You are viewing a plain text version of this content. The canonical link for it is here.

Posted to dev@pig.apache.org by Alan Gates <ga...@yahoo-inc.com> on 2008/06/30 20:20:58 UTC

Re: The plan generated for this nested plan is not as per we had discussed

Analysis below.

Shravan M Narayanamurthy wrote:
> Hi Guys,
> I think we need to find a proper set of rules for the project's 
> schema. The following script kinda of covers all the scenarios:
> A = load 'a';
> B = group A by $0;
> C = foreach B {
> C1 = filter A by $0>5;
> C2 = distinct C1;
> C3 = distinct A;
> generate group, udf1(*), udf2(C2), udf3(C2.$1), udf4(C3), udf(C3.$1);
> }
>
> I think, we had not thought about the projection in the inner plan of 
> filter. With this constraint, we need a new set of rules. Can you post 
> an algorithm that will work to set the return types of the projects?
>
> Thanks & Regards,
> --Shravan
>
> <snip>
In this case, the foreach should have the following plans:

0 - proj(0)

1 - proj( * ) -> udf1

2 - proj (1) -> filter -> distinct -> proj( * ) -> udf2

3 - proj (1) -> filter -> distinct -> proj(1) -> udf3

4 - proj(1) -> distinct -> proj( * ) -> udf4

5 - proj(1) -> distinct -> proj(1) -> udf5

In plans 2 and 3, filter will have an inner plan of:

proj(0) -> gt, const(5) -> gt

In discussing the scenario, Santhosh and I saw one issue, which is that 
in plan 1, the proj( * ) will be incorrectly trying to accumulate a bag 
for udf1, when it should just pass the tuple.  Santhosh is going to fix 
that by changing the project to determine whether it has a predecessor, 
and if so whether that predecessor is a relational operator, instead of 
looking at its input to see if it's a relational operator.

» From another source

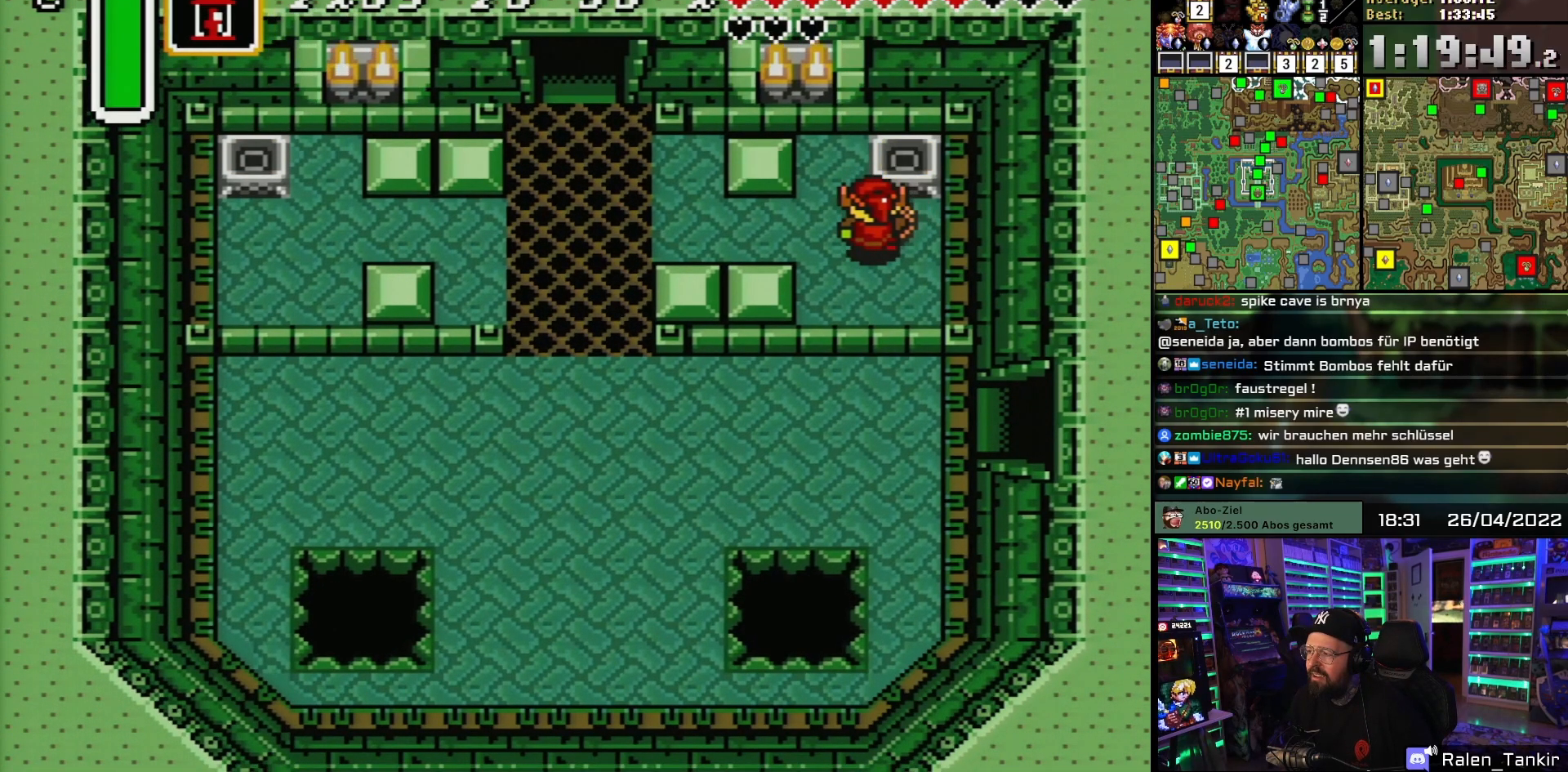
{"buttons": [], "events": [[150, "B", "down"], [267, "B", "up"], [367, "B", "down"], [383, "DPAD_LEFT", "up"], [483, "B", "up"]]}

I didn't follow your comment on the issue with the project in the filter 
plan.  It looked fine to me.

Alan.

Re: The plan generated for this nested plan is not as per we had discussed

Posted by Alan Gates <ga...@yahoo-inc.com>.

Yes.  As previously discussed, inner plans are duplicated at this point, 
rather than having splits inserted.  One future optimization we need to 
add is putting these splits in place.  Determining when to put in the 
splits is easy.  But first we need to write an efficient split 
implementation to handle this.

Alan.

Olga Natkovich wrote:
> Does this mean that distinct and filter will be recomputed several
> times?
>
> Olga 
>
>   
>> -----Original Message-----
>> From: Alan Gates [mailto:gates@yahoo-inc.com] 
>> Sent: Monday, June 30, 2008 11:21 AM
>> To: Shravan Narayanamurthy
>> Cc: Santhosh Srinivasan; pig-dev@incubator.apache.org
>> Subject: Re: The plan generated for this nested plan is not 
>> as per we had discussed
>>
>> Analysis below.
>>
>> Shravan M Narayanamurthy wrote:
>>     
>>> Hi Guys,
>>> I think we need to find a proper set of rules for the project's 
>>> schema. The following script kinda of covers all the scenarios:
>>> A = load 'a';
>>> B = group A by $0;
>>> C = foreach B {
>>> C1 = filter A by $0>5;
>>> C2 = distinct C1;
>>> C3 = distinct A;
>>> generate group, udf1(*), udf2(C2), udf3(C2.$1), udf4(C3), 
>>>       
>> udf(C3.$1); 
>>     
>>> }
>>>
>>> I think, we had not thought about the projection in the 
>>>       
>> inner plan of 
>>     
>>> filter. With this constraint, we need a new set of rules. 
>>>       
>> Can you post 
>>     
>>> an algorithm that will work to set the return types of the projects?
>>>
>>> Thanks & Regards,
>>> --Shravan
>>>
>>> <snip>
>>>       
>> In this case, the foreach should have the following plans:
>>
>> 0 - proj(0)
>>
>> 1 - proj( * ) -> udf1
>>
>> 2 - proj (1) -> filter -> distinct -> proj( * ) -> udf2
>>
>> 3 - proj (1) -> filter -> distinct -> proj(1) -> udf3
>>
>> 4 - proj(1) -> distinct -> proj( * ) -> udf4
>>
>> 5 - proj(1) -> distinct -> proj(1) -> udf5
>>
>> In plans 2 and 3, filter will have an inner plan of:
>>
>> proj(0) -> gt, const(5) -> gt
>>
>> In discussing the scenario, Santhosh and I saw one issue, 
>> which is that in plan 1, the proj( * ) will be incorrectly 
>> trying to accumulate a bag for udf1, when it should just pass 
>> the tuple.  Santhosh is going to fix that by changing the 
>> project to determine whether it has a predecessor, and if so 
>> whether that predecessor is a relational operator, instead of 
>> looking at its input to see if it's a relational operator.
>>
>> I didn't follow your comment on the issue with the project in 
>> the filter plan.  It looked fine to me.
>>
>> Alan.
>>
>>

RE: The plan generated for this nested plan is not as per we had discussed

Posted by Olga Natkovich <ol...@yahoo-inc.com>.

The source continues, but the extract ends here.